Les conditions de travail de ces hommes sont en effet maintenant connues. Ils ont donné leur vie pour offrir des stades de football afin d’accueillir un événement international, au détriment de la Terre et des droits de l’Homme. S’informer c’est ainsi prendre conscience. Prendre conscience c’est agir. Même à une toute petite échelle.

Partager, alerter, et surtout boycotter. Éteindre les écrans lors de la diffusion des matchs, ne pas cautionner le déroulement de cette coupe du monde, ne pas donner de vues, et donc pas d’argent, aux grands groupes de chaînes, qui cautionnent cette coupe du monde. Signer aussi des pétitions, dont un large panel est présenté par Amnesty International (13). Faire pression, que ce soit à travers les réseaux sociaux ou l’envoi de simples courriers. Faire pression sur la FIFA ainsi que la Fédération Française de Football qui va malheuresement participer à cette coupe de la honte. Faire pression pour qu’un fond d’indemnisation soit effectivement mis en œuvre. Faire aussi pression sur les footballeurs, et les personnalités politiques qui y assisteront. Soutenir également les mobilisations et les manifestations qui ont lieu en faveur de cette cause. Saluer Paris, Lyon, Marseille ou encore Lille qui ont fait le choix de ne pas diffuser l’événement, en interdisant les fan-zones (14). Pousser les autres villes, que ce soit en France ou partout dans le monde, à faire de même. 

 La moindre petite action est un pas en plus vers de meilleures conditions de travail, de meilleures conditions de vie, vers plus de dignité, de respect, et tout simplement, vers plus d’humanité.  

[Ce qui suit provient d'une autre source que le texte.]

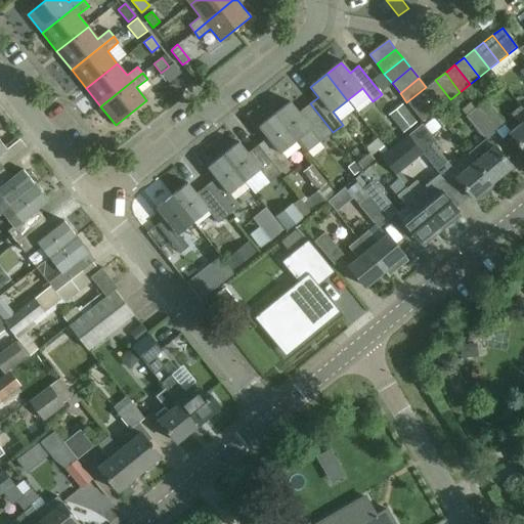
[(426,87),(406,102),(422,122),(450,99),(435,80),(426,87)]
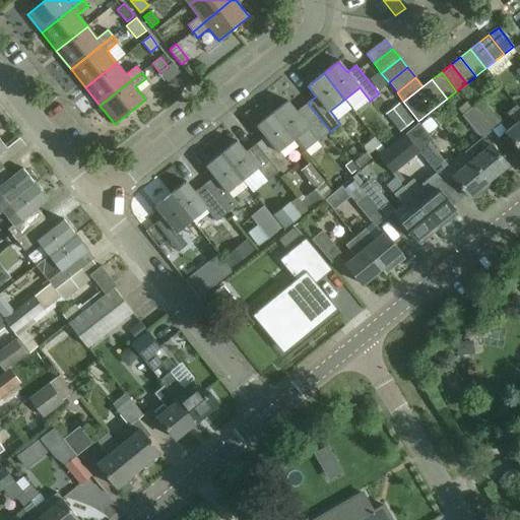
[(481,99),(472,107),(493,130),(502,122),(481,99)]
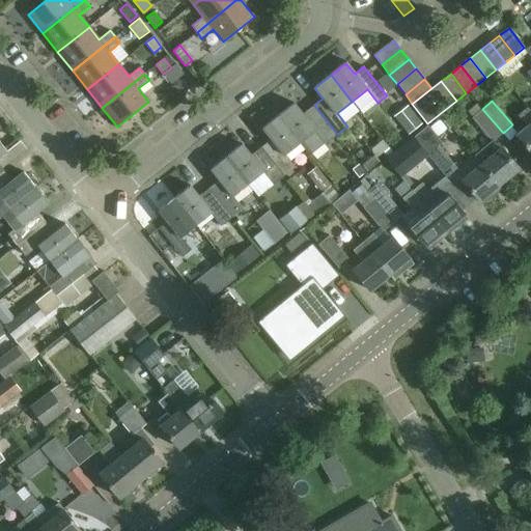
[(295,104),(279,116),(300,143),(309,155),(325,143),(325,144),(334,137),(311,108),(303,114),(295,104)]
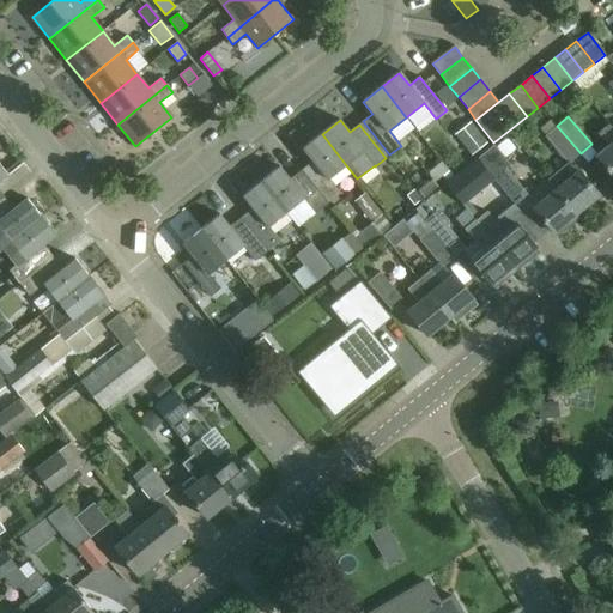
[(471,156),(487,143),(471,121),(455,134),(471,156)]
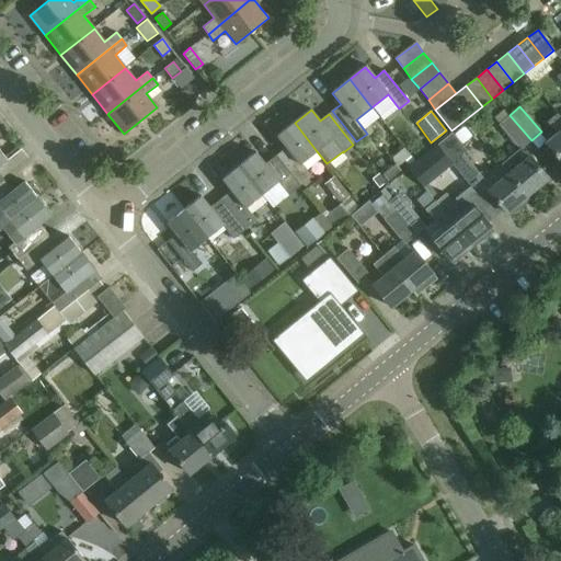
[(560,118),(559,116),(557,113),(547,122),(557,133),(545,141),(560,160),(560,118)]
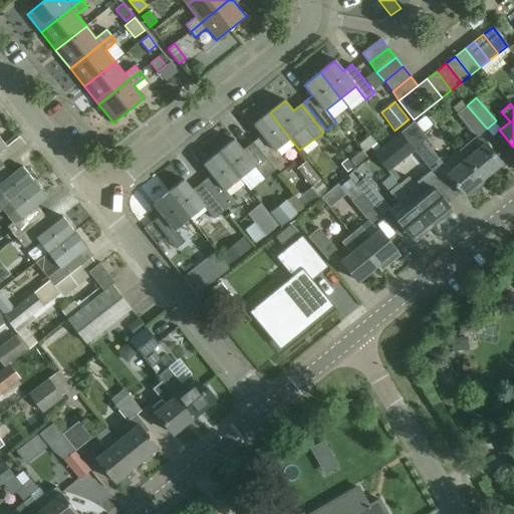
[(457,113),(476,137),(478,136),(487,129),(467,105),(457,113)]
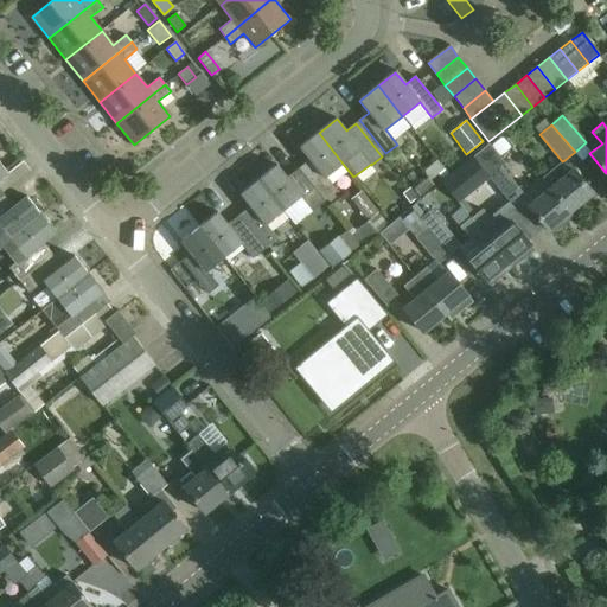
[(343,164),(319,133),(300,148),(310,160),(300,167),(326,200),(338,192),(326,177),(343,164)]
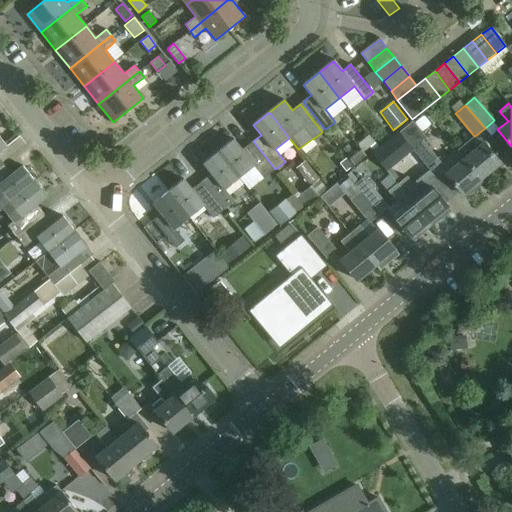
[(399,133),(373,154),(386,170),(412,149),(399,133)]
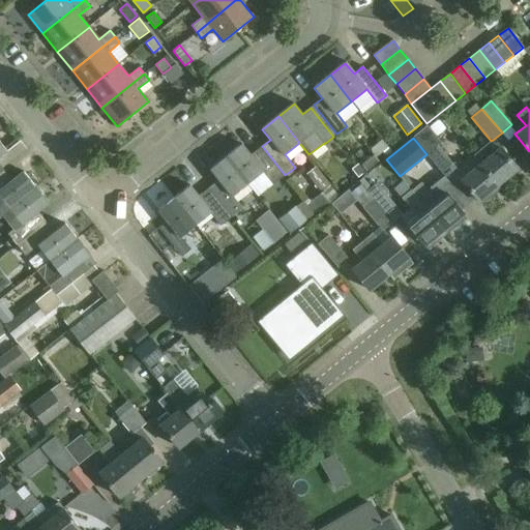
[(491,141),(474,154),(480,163),(498,184),(518,168),(500,146),(499,147),(493,140),(491,141)]
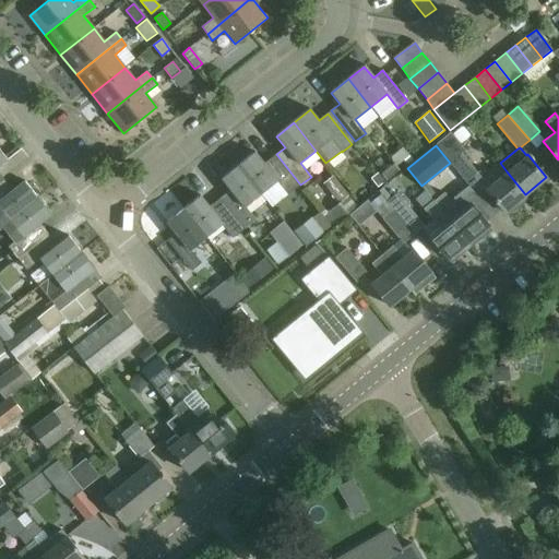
[(238,166),(261,194),(276,181),(287,195),(297,187),(273,157),(264,164),(254,152),(238,166)]
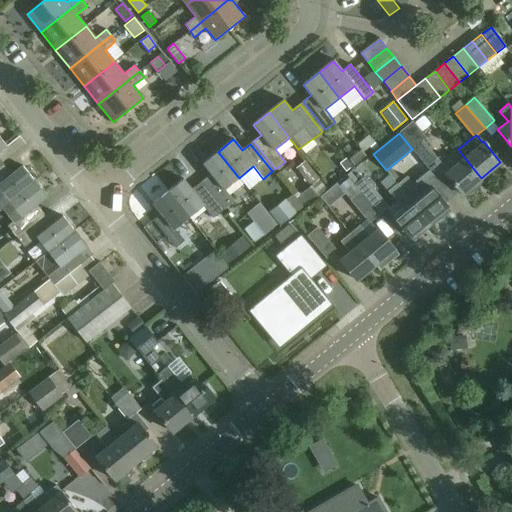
[(423,140),(413,148),(438,178),(440,176),(434,168),(433,164),(439,159),(423,140)]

 (1), (10), (11)   https://www.monde-diplomatique.fr/mav/156/BELKAID/58115

(2) Coupe du monde au Qatar en 2022 : l’enfer derrière les paillettes – Amnesty International France

(3) Coupe du monde au Qatar : au moins 6 500 morts depuis dix ans parmi les travailleurs immigrés (courrierinternational.com)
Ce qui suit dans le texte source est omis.